One question I have is, for OpenVPN server such as PFSense, am I supposed to connect using Peer to Peer (shared key) or Peer to Peer SSL/TLS ? This is for a Site to Site kind of VPN Setup.

For Peer to Peer Shared key, it doesn’t look like there is any way to put in the IPv4 Remote networks in the RV50:
https://doc.pfsense.org/index.php/OpenVPN_Site_To_Site

However, for Peer to Peer (SSL/TLS), the IPv4 Remote networks are pushed to the client via an iroute:
https://doc.pfsense.org/index.php/OpenVPN_Site-to-Site_PKI_(SSL)

Is Peer to Peer (SSL/TLS) setup the only way the RV50 OpenVPN will work?

I know that the Roadwarrior setup doesn’t work either.

1 Like

Okay, I have gotten the PFSense Peer to Peer (SSL/TLS) setup to work and connect successfully with the RV50 OpenVPN client.

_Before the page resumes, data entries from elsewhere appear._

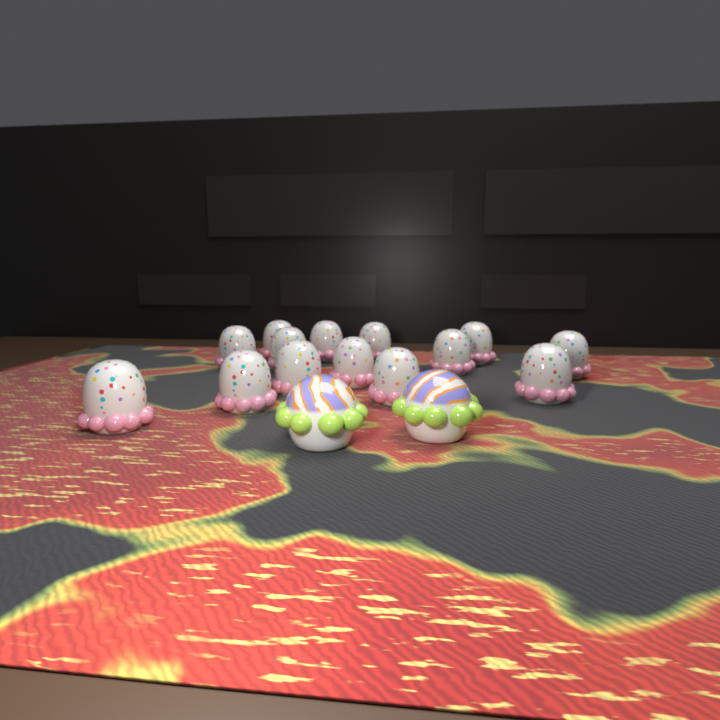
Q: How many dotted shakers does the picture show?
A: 14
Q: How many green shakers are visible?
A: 2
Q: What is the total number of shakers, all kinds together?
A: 16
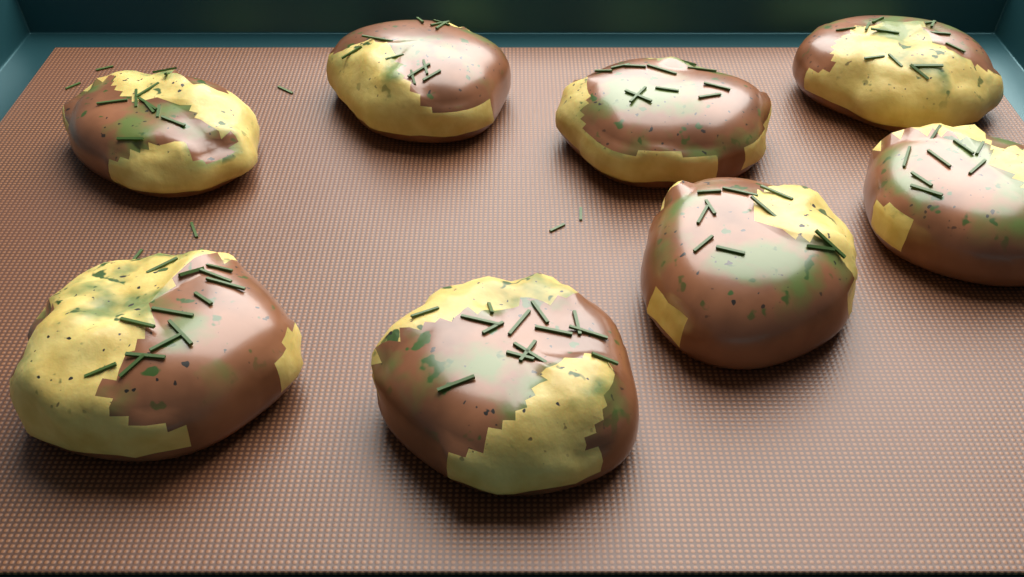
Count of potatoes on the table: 8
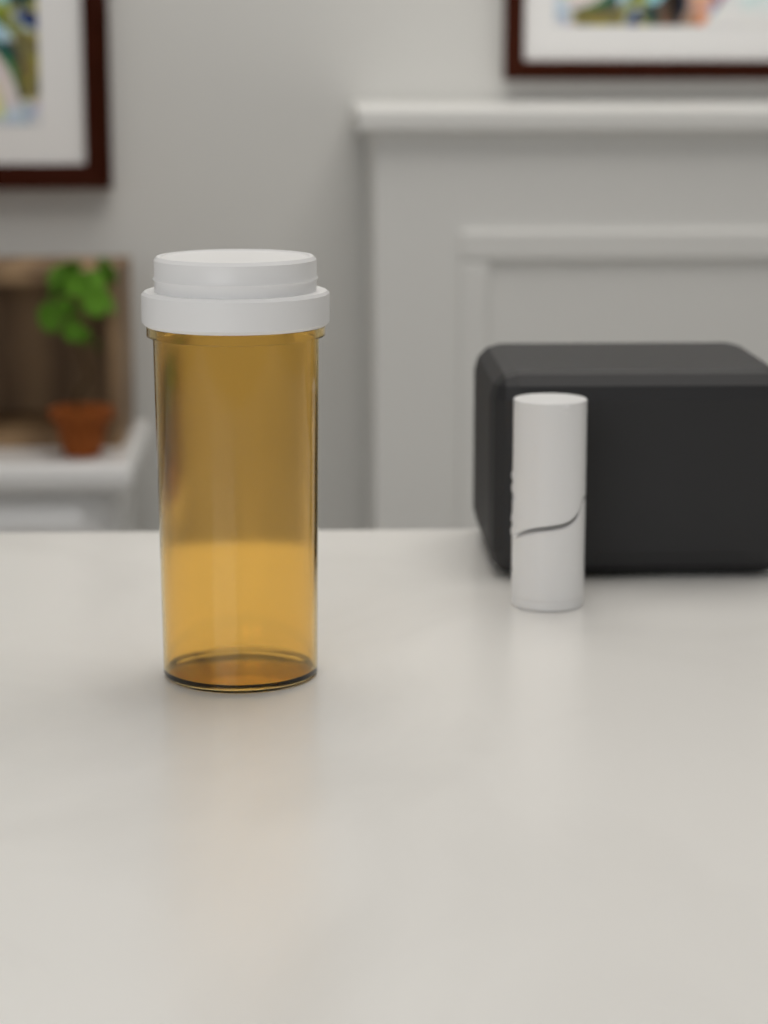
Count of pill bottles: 1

However, not much is routable to the VPN tunnel it seems.

-From the RV50 Ethernet DHCP Addresses I can ping the OpenVPN Client Tunnel IP (10.0.8.2). However, I cannot ping anything else on the 10.0.8.0/24 tunnel network. I believe the PFSense OpenVPN server gets a Tunnel IP (10.0.8.1), which I cannot ping or vice versa.
-From RV50 Ethernet DHCP Addresses I cannot ping any local LAN networks on the PFSense OpenVPN server.
-From PFSense OpenVPN server, I cannot ping any Remote LAN networks on the RV50 through the VPN tunnel.

Do I need to add a policy route? Is there any special routing or firewall settings on the RV50 that I need to add?

There doesn’t seem to be a route from the Ethernet port to anything through the VPN tunnel, except for the tunnel client itself. How to force all local host traffic through the Tunnel?

Any help would be appreciated figuring out what needs to be changed on the RV50.

1 Like

Okay I figured out the issue. The OpenVPN server has to match the RV50 OpenVPN Client advanced settings verbatim. In my case the RV50 OpenVPN advanced settings are such:

Tunnel-MTU: 1500
MSS Fix: 1400
Fragment: 1300

Thus, the PFSense OpenVPN server needs the exact same settings. Under OpenVPN server-> Advanced Configuration I added the following:

tun-mtu 1500;mssfix 1400;fragment 1300

Once I put in the above settings, voila everything is pingable!

1 Like

And 3 years later, they still can’t implement a compliant OpenVPN client, and they continue to publish that it works with OpenVPN. Hacking this garbage device and lowering the security of the server is the worst idea ever. Since they seem to think that these devices will control industrial equipment, which is ripe for hacking by nation state actors.

The product is a total pile of junk.